### ASSIGNED TASK
Copy the stretch of the book review from "Chris Berry, Lu Xinyu, Lisa" through "2010, 320 pp.", reproducing every word and punctuation mark without change.

### PAGE EXCERPT

BOOK REVIEWS

Chris Berry, Lu Xinyu, Lisa Rofel (eds.), The New Chinese Documentary Film Movement: For the Public Record

by  Judith Pernin /
Chris Berry, Lu1 Xinyu, Lisa Rofel (eds.), The New Chinese Documentary Film Movement: For the Public Record, Hong Kong, Hong Kong University Press, 2010, 320 pp.





“Any attempt to understand China’s visual culture today must start from an understanding of the New Documentary Movement.”2 Such is the importance this book’s editors attach to the crop of independent films emerging from China since the early 1990s. Born of the efforts of a few individuals who decided to make more personal documentaries while working for Chinese television stations, the movement grew considerably with the appearance of DV cameras. Digital cinematography’s immediacy and its facility of distribution nurtured a flowering of new visual practices that in turn fuelled discussions on cinema and society. The aim of The New Chinese Documentary Movement: For the Public Record is to give voice to scholars dealing with this cinematographic current in its social dimension in particular.

The book’s editors are major figures in Chinese visual studies: Chris Berry, professor in the Department of Media and Communication at Goldsmiths, University of London, author and editor of several books on Chinese Cinema;3 Lu Xinyu, professor and director of the Broadcasting and Television Department of the Journalism School at Fudan University in Shanghai, credited with the very first studies on independent Chinese documentaries;4 and Lisa Rofel, professor of anthropology at the University of California, Santa Cruz, an expert on issues of gender and sexuality in contemporary Chinese culture.5 The book has contributions by scholars in Asian studies, comparative literature, film studies, and sociology as well as an article by one of the first directors in the documentary movement, Wu Wenguang. The New Chinese Documentary Movement has four parts: a historical introduction is followed by a section devoted to identity, a third dealing with the question of the public, and the last focusing on the relationship between director and filmed subject.

### EXERCISE DATA
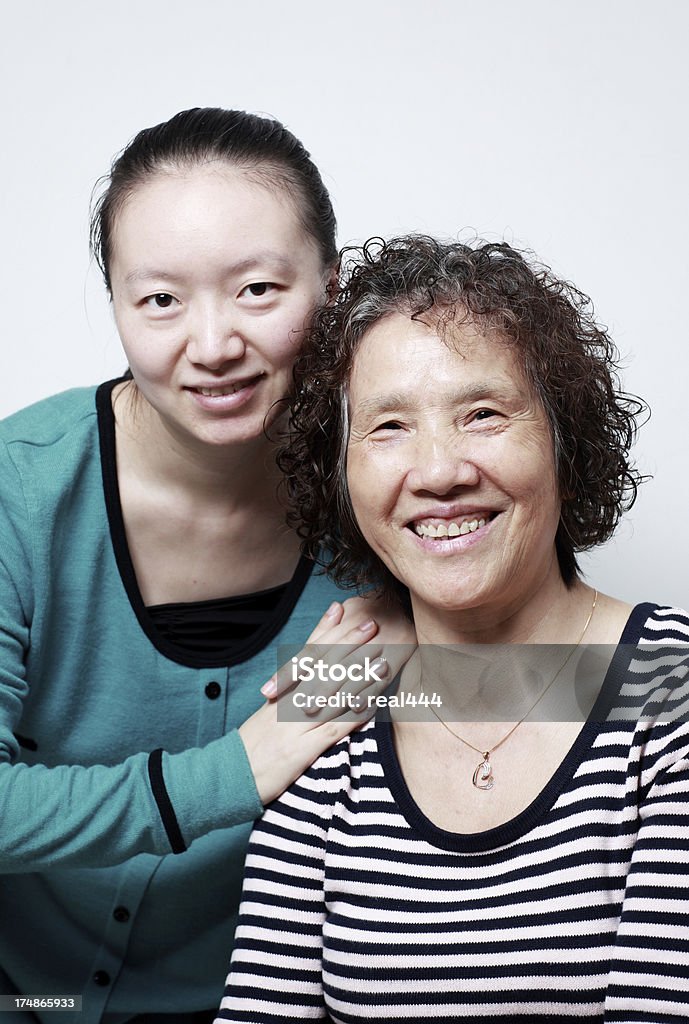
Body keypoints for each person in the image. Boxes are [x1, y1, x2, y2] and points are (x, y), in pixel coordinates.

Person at [0, 110, 411, 1024]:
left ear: (331, 287)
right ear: (112, 303)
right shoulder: (19, 491)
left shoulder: (401, 484)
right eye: (160, 301)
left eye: (260, 289)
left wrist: (433, 651)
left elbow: (563, 702)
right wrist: (243, 764)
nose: (214, 343)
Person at [217, 236, 689, 1022]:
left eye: (481, 414)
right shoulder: (335, 691)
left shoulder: (668, 684)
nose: (438, 472)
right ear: (341, 471)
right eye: (388, 426)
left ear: (563, 441)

### SOLUTION
Chris Berry, Lu Xinyu, Lisa Rofel (eds.), The New Chinese Documentary Film Movement: For the Public Record

by  Judith Pernin /
Chris Berry, Lu1 Xinyu, Lisa Rofel (eds.), The New Chinese Documentary Film Movement: For the Public Record, Hong Kong, Hong Kong University Press, 2010, 320 pp.